Items listed in a dataset
::::
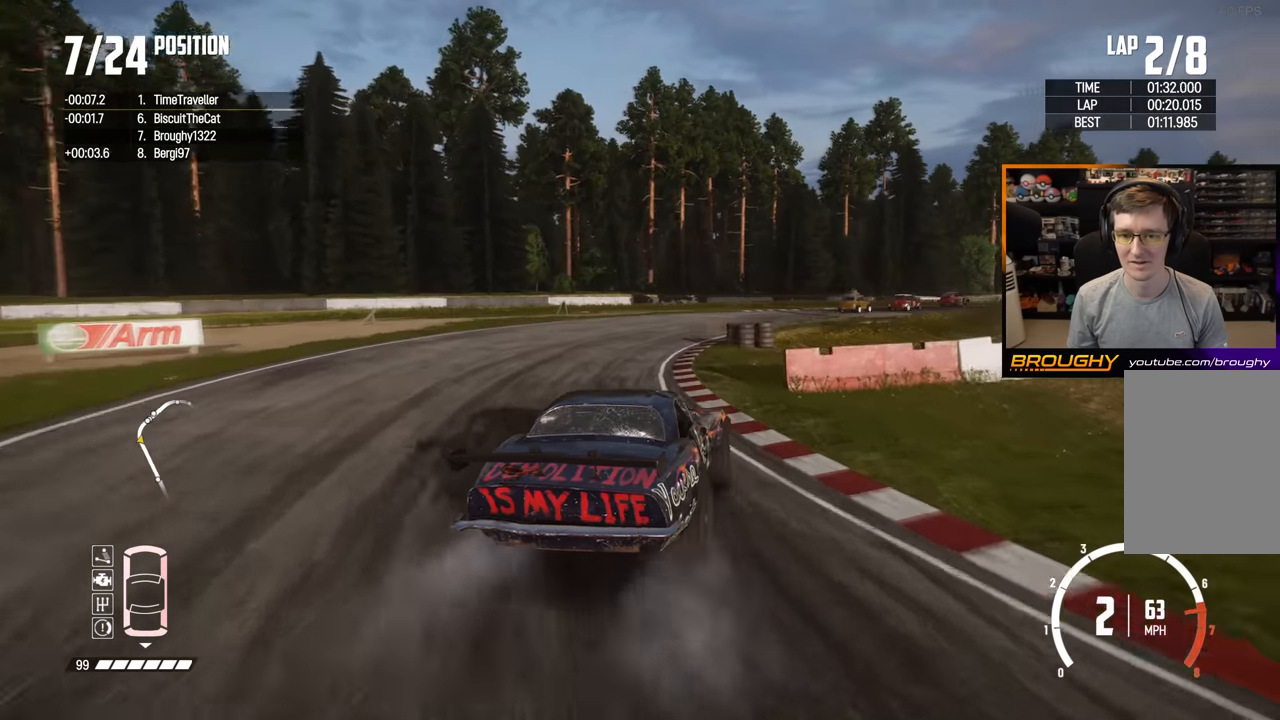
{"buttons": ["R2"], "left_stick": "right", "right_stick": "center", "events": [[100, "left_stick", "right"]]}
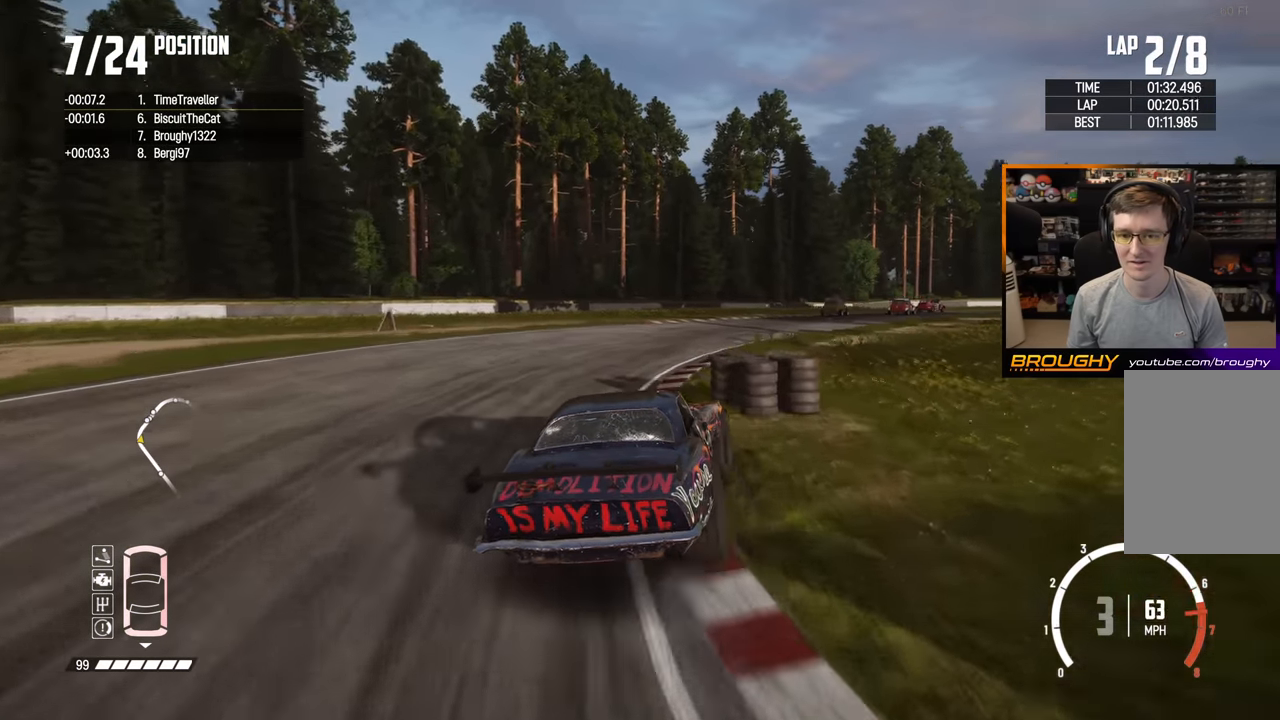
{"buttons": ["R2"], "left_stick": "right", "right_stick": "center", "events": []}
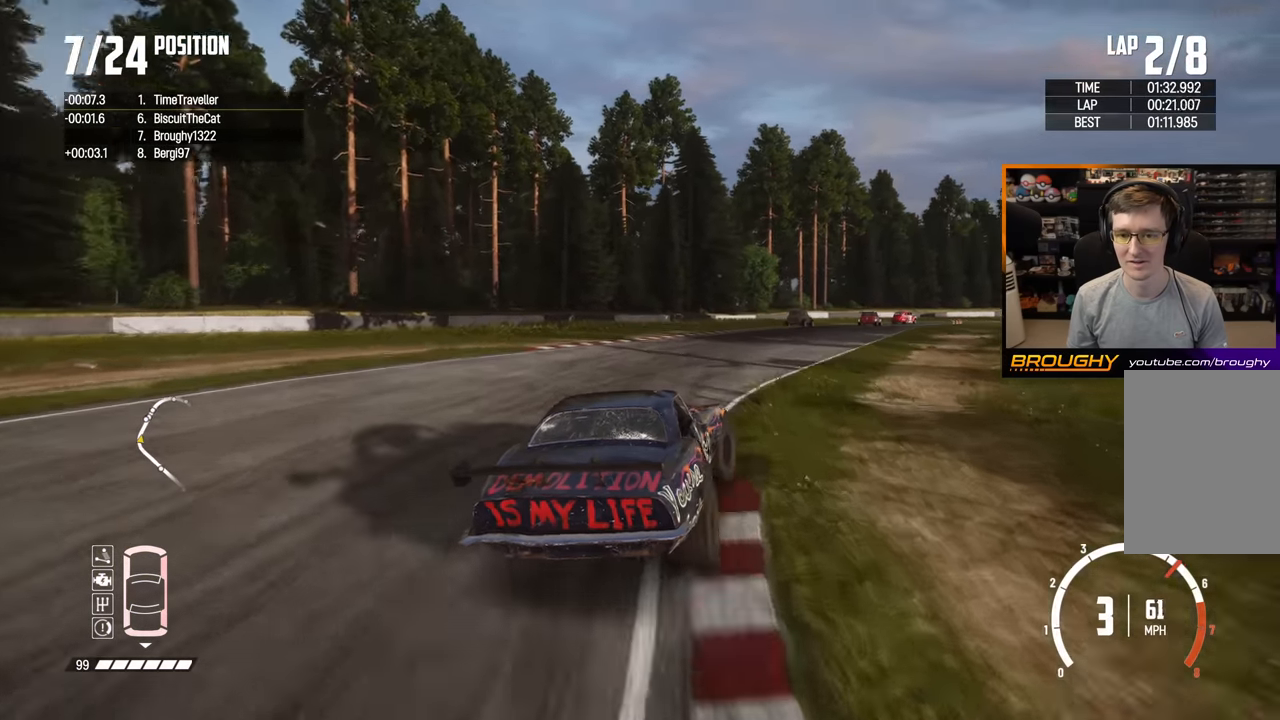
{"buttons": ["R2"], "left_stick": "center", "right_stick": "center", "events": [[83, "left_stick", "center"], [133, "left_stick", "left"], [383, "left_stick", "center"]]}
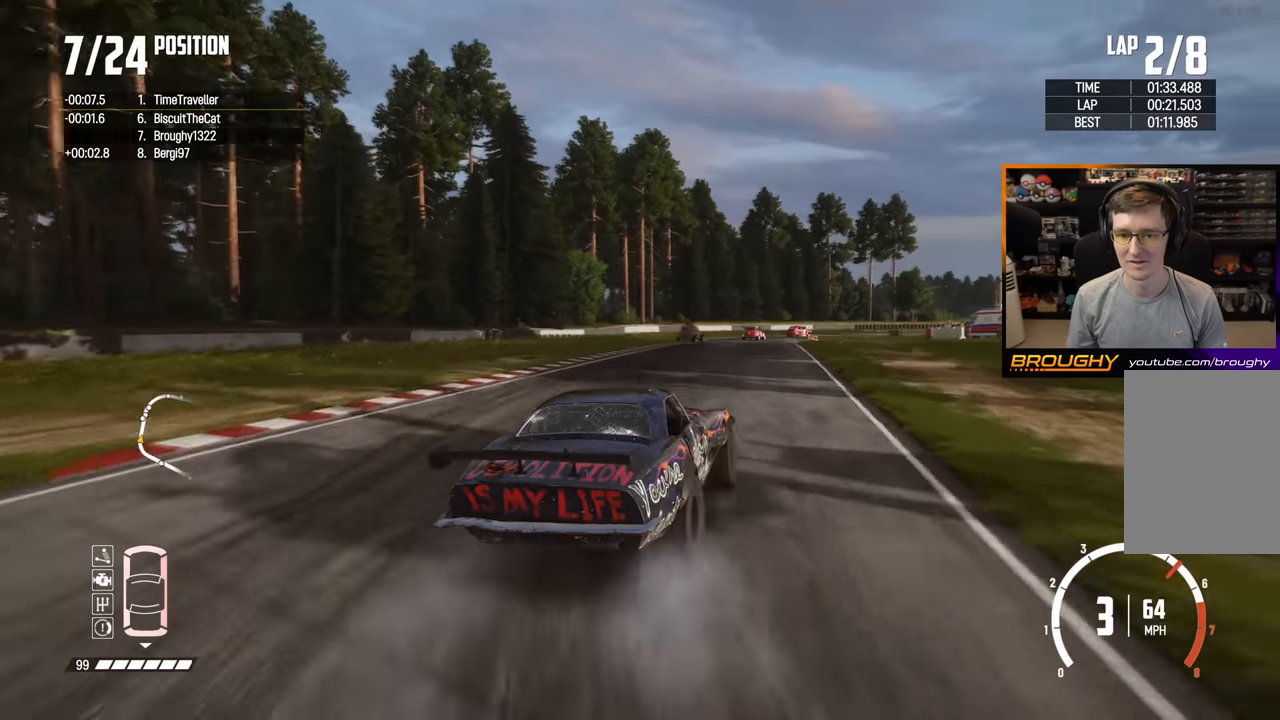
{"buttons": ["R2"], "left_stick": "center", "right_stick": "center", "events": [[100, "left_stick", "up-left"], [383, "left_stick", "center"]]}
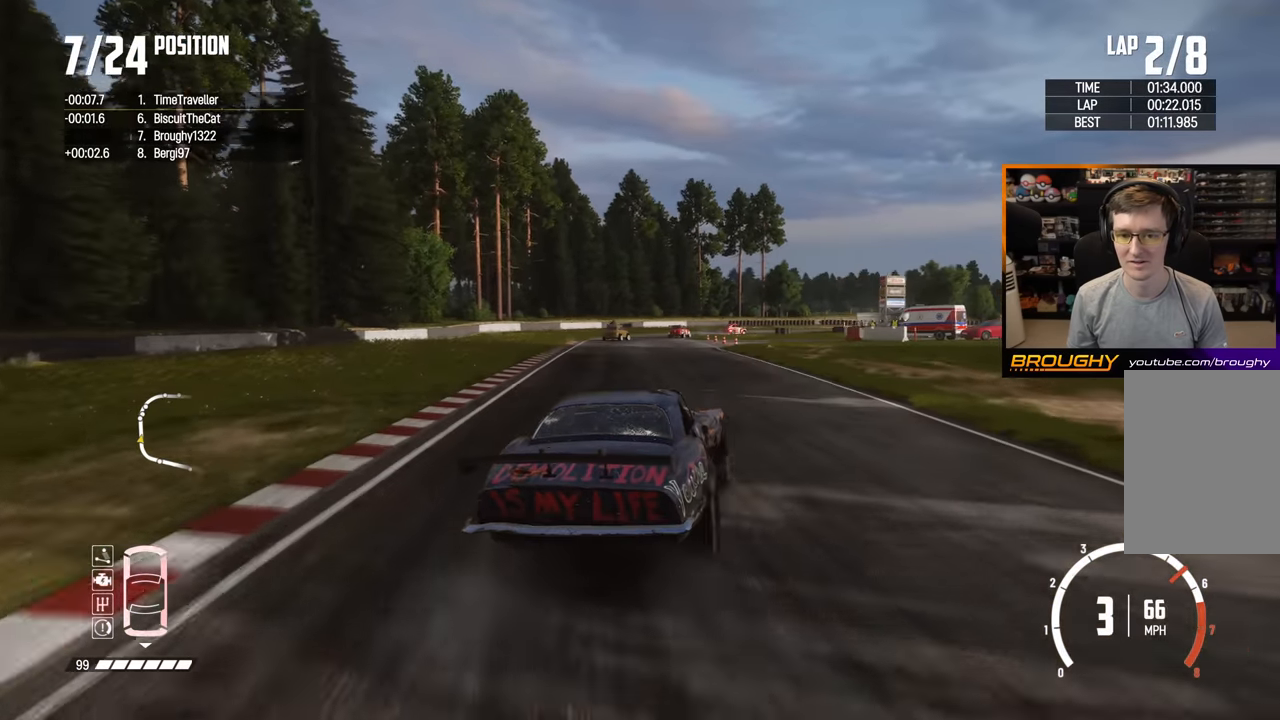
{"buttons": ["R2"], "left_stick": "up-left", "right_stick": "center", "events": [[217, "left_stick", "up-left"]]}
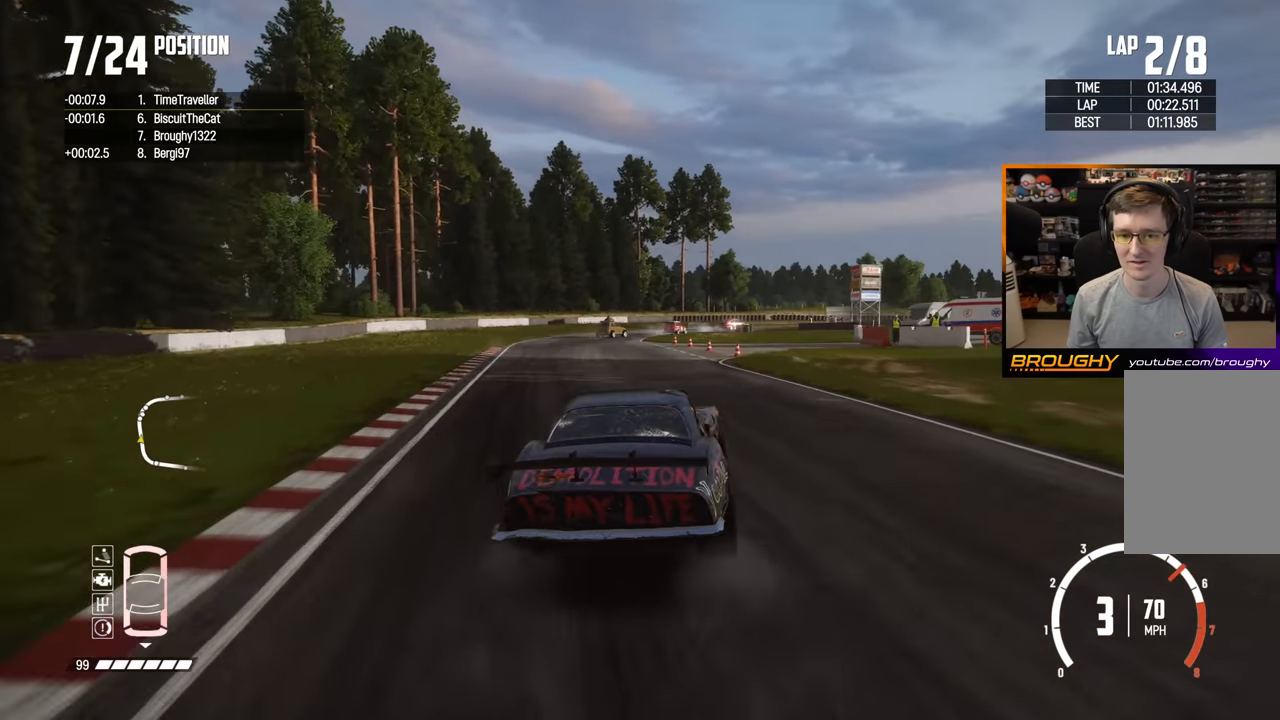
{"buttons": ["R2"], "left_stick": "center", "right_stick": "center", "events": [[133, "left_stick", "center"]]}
::::
## AIM OF THE TASK
Once more, please print all the lines above exactly, without their pictures.

## EXERCISE RESPONSE
{"buttons": ["R2"], "left_stick": "right", "right_stick": "center", "events": [[100, "left_stick", "right"]]}
{"buttons": ["R2"], "left_stick": "right", "right_stick": "center", "events": []}
{"buttons": ["R2"], "left_stick": "center", "right_stick": "center", "events": [[83, "left_stick", "center"], [133, "left_stick", "left"], [383, "left_stick", "center"]]}
{"buttons": ["R2"], "left_stick": "center", "right_stick": "center", "events": [[100, "left_stick", "up-left"], [383, "left_stick", "center"]]}
{"buttons": ["R2"], "left_stick": "up-left", "right_stick": "center", "events": [[217, "left_stick", "up-left"]]}
{"buttons": ["R2"], "left_stick": "center", "right_stick": "center", "events": [[133, "left_stick", "center"]]}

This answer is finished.